Her first book, The Beauty Myth (1991), became a landmark bestseller by challenging the cosmetics industry and the marketing of unrealistic standards of beauty and launching a new wave of feminism in the early 1990s. The New York Times called it one of the most important books of the 20th century. In Fall 2002, Harper Collins published a 10th anniversary commemorative edition of the groundbreaking volume.
She followed her first book with Fire With Fire: The New Female Power (1994), in it Wolf described the end of “victim feminism” and the beginning of “power feminism,” offering concrete ways for women to change their lives for the better, from personal issues to how to influence the media, corporate life and political debate. In Promiscuities: The Secret Struggle For Womanhood (1998) she examined how society’s denial of young women’s sexuality has dangerously inhibited their ability to make responsible sexual decisions. Wolf’s Misconceptions (2003) recounts her experiences (and those of other new mothers) with the shockingly business-like approach of the government, corporate America and even the medical industry to the needs of new mothers and families. In The Treehouse: Eccentric Wisdom from My Father on How to Live, Love and See (2005), Wolf shared the enduring wisdom of her father, Leonard Wolf, a poet and teacher who believes that every person is an artist in their own unique way. Kirkus Review called it, “Unexpectedly warm, intensely inspiring.”

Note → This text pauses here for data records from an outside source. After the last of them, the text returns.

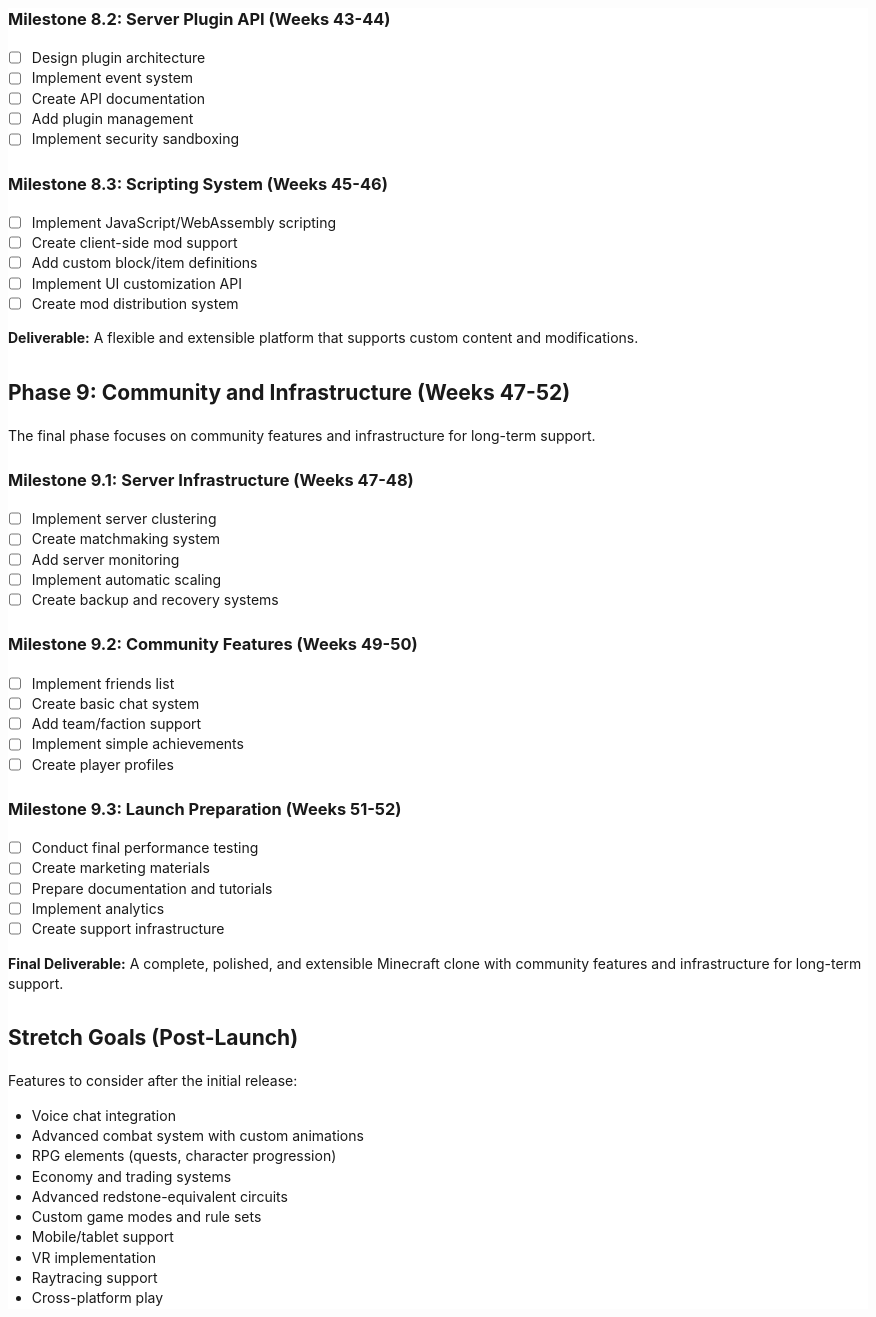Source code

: ### Milestone 8.2: Server Plugin API (Weeks 43-44)
- [ ] Design plugin architecture
- [ ] Implement event system
- [ ] Create API documentation
- [ ] Add plugin management
- [ ] Implement security sandboxing

### Milestone 8.3: Scripting System (Weeks 45-46)
- [ ] Implement JavaScript/WebAssembly scripting
- [ ] Create client-side mod support
- [ ] Add custom block/item definitions
- [ ] Implement UI customization API
- [ ] Create mod distribution system

**Deliverable:** A flexible and extensible platform that supports custom content and modifications.

## Phase 9: Community and Infrastructure (Weeks 47-52)

The final phase focuses on community features and infrastructure for long-term support.

### Milestone 9.1: Server Infrastructure (Weeks 47-48)
- [ ] Implement server clustering
- [ ] Create matchmaking system
- [ ] Add server monitoring
- [ ] Implement automatic scaling
- [ ] Create backup and recovery systems

### Milestone 9.2: Community Features (Weeks 49-50)
- [ ] Implement friends list
- [ ] Create basic chat system
- [ ] Add team/faction support
- [ ] Implement simple achievements
- [ ] Create player profiles

### Milestone 9.3: Launch Preparation (Weeks 51-52)
- [ ] Conduct final performance testing
- [ ] Create marketing materials
- [ ] Prepare documentation and tutorials
- [ ] Implement analytics
- [ ] Create support infrastructure

**Final Deliverable:** A complete, polished, and extensible Minecraft clone with community features and infrastructure for long-term support.

## Stretch Goals (Post-Launch)

Features to consider after the initial release:

- Voice chat integration
- Advanced combat system with custom animations
- RPG elements (quests, character progression)
- Economy and trading systems
- Advanced redstone-equivalent circuits
- Custom game modes and rule sets
- Mobile/tablet support
- VR implementation
- Raytracing support
- Cross-platform play 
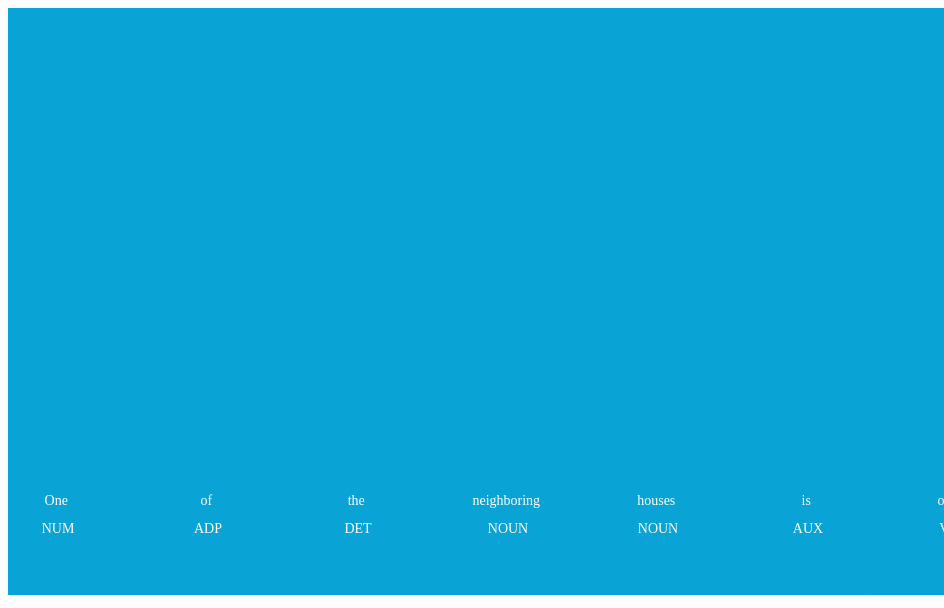 <svg xmlns="http://www.w3.org/2000/svg" xmlns:xlink="http://www.w3.org/1999/xlink" xml:lang="en" id="c2baa64957a84bfb9ce5180baa2e949c-3" class="displacy" width="6050" height="587.0" direction="ltr" style="max-width: none; height: 587.0px; color: white; background: #09a3d5; font-family: Source Sans Pro; direction: ltr">
<text class="displacy-token" fill="currentColor" text-anchor="middle" y="497.0">
    <tspan class="displacy-word" fill="currentColor" x="50">One</tspan>
    <tspan class="displacy-tag" dy="2em" fill="currentColor" x="50">NUM</tspan>
</text>

<text class="displacy-token" fill="currentColor" text-anchor="middle" y="497.0">
    <tspan class="displacy-word" fill="currentColor" x="200">of</tspan>
    <tspan class="displacy-tag" dy="2em" fill="currentColor" x="200">ADP</tspan>
</text>

<text class="displacy-token" fill="currentColor" text-anchor="middle" y="497.0">
    <tspan class="displacy-word" fill="currentColor" x="350">the</tspan>
    <tspan class="displacy-tag" dy="2em" fill="currentColor" x="350">DET</tspan>
</text>

<text class="displacy-token" fill="currentColor" text-anchor="middle" y="497.0">
    <tspan class="displacy-word" fill="currentColor" x="500">neighboring</tspan>
    <tspan class="displacy-tag" dy="2em" fill="currentColor" x="500">NOUN</tspan>
</text>

<text class="displacy-token" fill="currentColor" text-anchor="middle" y="497.0">
    <tspan class="displacy-word" fill="currentColor" x="650">houses</tspan>
    <tspan class="displacy-tag" dy="2em" fill="currentColor" x="650">NOUN</tspan>
</text>

<text class="displacy-token" fill="currentColor" text-anchor="middle" y="497.0">
    <tspan class="displacy-word" fill="currentColor" x="800">is</tspan>
    <tspan class="displacy-tag" dy="2em" fill="currentColor" x="800">AUX</tspan>
</text>

<text class="displacy-token" fill="currentColor" text-anchor="middle" y="497.0">
    <tspan class="displacy-word" fill="currentColor" x="950">owned</tspan>
    <tspan class="displacy-tag" dy="2em" fill="currentColor" x="950">VERB</tspan>
</text>

<text class="displacy-token" fill="currentColor" text-anchor="middle" y="497.0">
    <tspan class="displacy-word" fill="currentColor" x="1100">by</tspan>
    <tspan class="displacy-tag" dy="2em" fill="currentColor" x="1100">ADP</tspan>
</text>

<text class="displacy-token" fill="currentColor" text-anchor="middle" y="497.0">
    <tspan class="displacy-word" fill="currentColor" x="1250">Marcus</tspan>
    <tspan class="displacy-tag" dy="2em" fill="currentColor" x="1250">PROPN</tspan>
</text>

<text class="displacy-token" fill="currentColor" text-anchor="middle" y="497.0">
    <tspan class="displacy-word" fill="currentColor" x="1400">Lycus,</tspan>
    <tspan class="displacy-tag" dy="2em" fill="currentColor" x="1400">PROPN</tspan>
</text>

<text class="displacy-token" fill="currentColor" text-anchor="middle" y="497.0">
    <tspan class="displacy-word" fill="currentColor" x="1550">who</tspan>
    <tspan class="displacy-tag" dy="2em" fill="currentColor" x="1550">PRON</tspan>
</text>
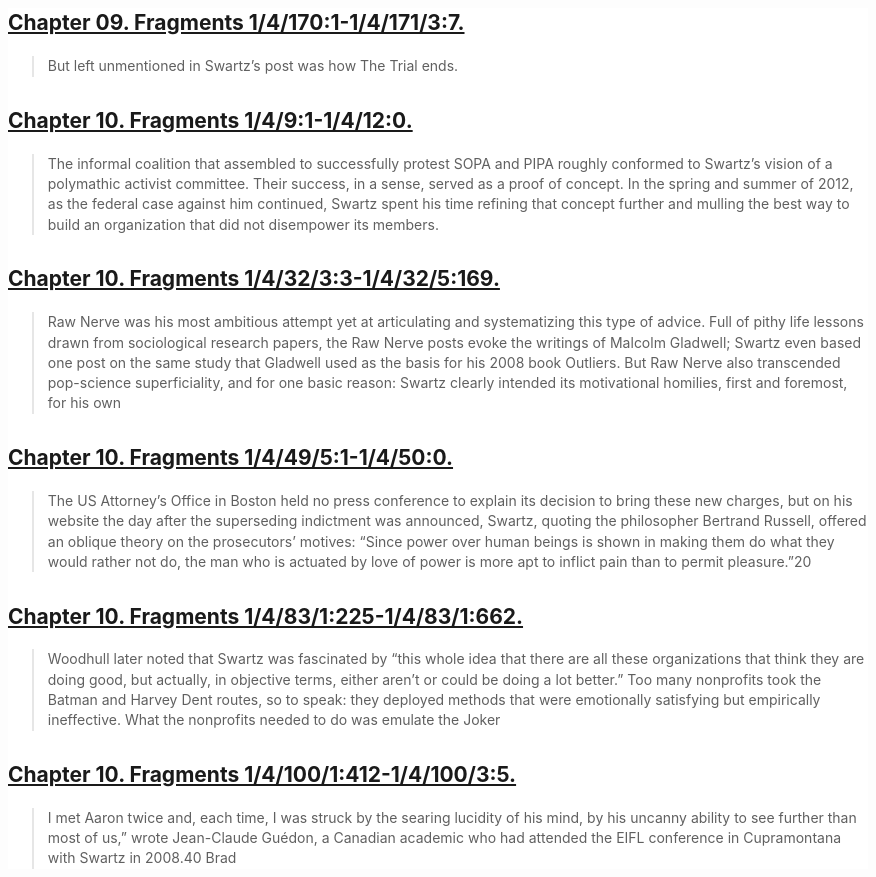 ## <a name="ch09.html#point(/1/4/170:1)-ch09.html#point(/1/4/171/3:7)">[Chapter 09. Fragments 1/4/170:1-1/4/171/3:7.](#ch09.html#point(/1/4/170:1)-ch09.html#point(/1/4/171/3:7))</a>
>But left unmentioned in Swartz’s post was how The Trial ends. 

## <a name="ch10.html#point(/1/4/9:1)-ch10.html#point(/1/4/12:0)">[Chapter 10. Fragments 1/4/9:1-1/4/12:0.](#ch10.html#point(/1/4/9:1)-ch10.html#point(/1/4/12:0))</a>
>The informal coalition that assembled to successfully protest SOPA and PIPA roughly conformed to Swartz’s vision of a polymathic activist committee. Their success, in a sense, served as a proof of concept. In the spring and summer of 2012, as the federal case against him continued, Swartz spent his time refining that concept further and mulling the best way to build an organization that did not disempower its members.


## <a name="ch10.html#point(/1/4/32/3:3)-ch10.html#point(/1/4/32/5:169)">[Chapter 10. Fragments 1/4/32/3:3-1/4/32/5:169.](#ch10.html#point(/1/4/32/3:3)-ch10.html#point(/1/4/32/5:169))</a>
>Raw Nerve was his most ambitious attempt yet at articulating and systematizing this type of advice. Full of pithy life lessons drawn from sociological research papers, the Raw Nerve posts evoke the writings of Malcolm Gladwell; Swartz even based one post on the same study that Gladwell used as the basis for his 2008 book Outliers. But Raw Nerve also transcended pop-science superficiality, and for one basic reason: Swartz clearly intended its motivational homilies, first and foremost, for his own

## <a name="ch10.html#point(/1/4/49/5:1)-ch10.html#point(/1/4/50:0)">[Chapter 10. Fragments 1/4/49/5:1-1/4/50:0.](#ch10.html#point(/1/4/49/5:1)-ch10.html#point(/1/4/50:0))</a>
>The US Attorney’s Office in Boston held no press conference to explain its decision to bring these new charges, but on his website the day after the superseding indictment was announced, Swartz, quoting the philosopher Bertrand Russell, offered an oblique theory on the prosecutors’ motives: “Since power over human beings is shown in making them do what they would rather not do, the man who is actuated by love of power is more apt to inflict pain than to permit pleasure.”20

## <a name="ch10.html#point(/1/4/83/1:225)-ch10.html#point(/1/4/83/1:662)">[Chapter 10. Fragments 1/4/83/1:225-1/4/83/1:662.](#ch10.html#point(/1/4/83/1:225)-ch10.html#point(/1/4/83/1:662))</a>
>Woodhull later noted that Swartz was fascinated by “this whole idea that there are all these organizations that think they are doing good, but actually, in objective terms, either aren’t or could be doing a lot better.” Too many nonprofits took the Batman and Harvey Dent routes, so to speak: they deployed methods that were emotionally satisfying but empirically ineffective. What the nonprofits needed to do was emulate the Joker

## <a name="ch10.html#point(/1/4/100/1:412)-ch10.html#point(/1/4/100/3:5)">[Chapter 10. Fragments 1/4/100/1:412-1/4/100/3:5.](#ch10.html#point(/1/4/100/1:412)-ch10.html#point(/1/4/100/3:5))</a>
>I met Aaron twice and, each time, I was struck by the searing lucidity of his mind, by his uncanny ability to see further than most of us,” wrote Jean-Claude Guédon, a Canadian academic who had attended the EIFL conference in Cupramontana with Swartz in 2008.40 Brad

Wolf’s The End of America: A Letter of Warning to a Young Patriot (2007), is an impassioned call to return to the aspirations and beliefs of the Founding Fathers. In it, Wolf shows how events of the last six years parrallel steps taken in the early years of the 20th century’s worst dictatorships. A documentary adaptation of the The End of America was relased in fall 2008 along with her follow-up book, Give Me Liberty: A Handbook For American Revolutionaries.
Naomi Wolf is co-founder of The Woodhull Institute for Ethical Leadership, an organization devoted to training young women in ethical leadership for the 21st century. The institute teaches professional development in the arts and media, politics and law, business and entrepreneurship as well as ethical decision making. The institute recently partnered with the Dove Campaign for Real Beauty to share success building tools through online training sessions that promote ethical development and empower women to act as agents of positive social change. Wolf is also the co-founder of The American Freedom Campaign, a non-partisan citizens' alliance formed to reverse the abuse of executive power and restore our system of checks and balances.
She lives with her family in New York City.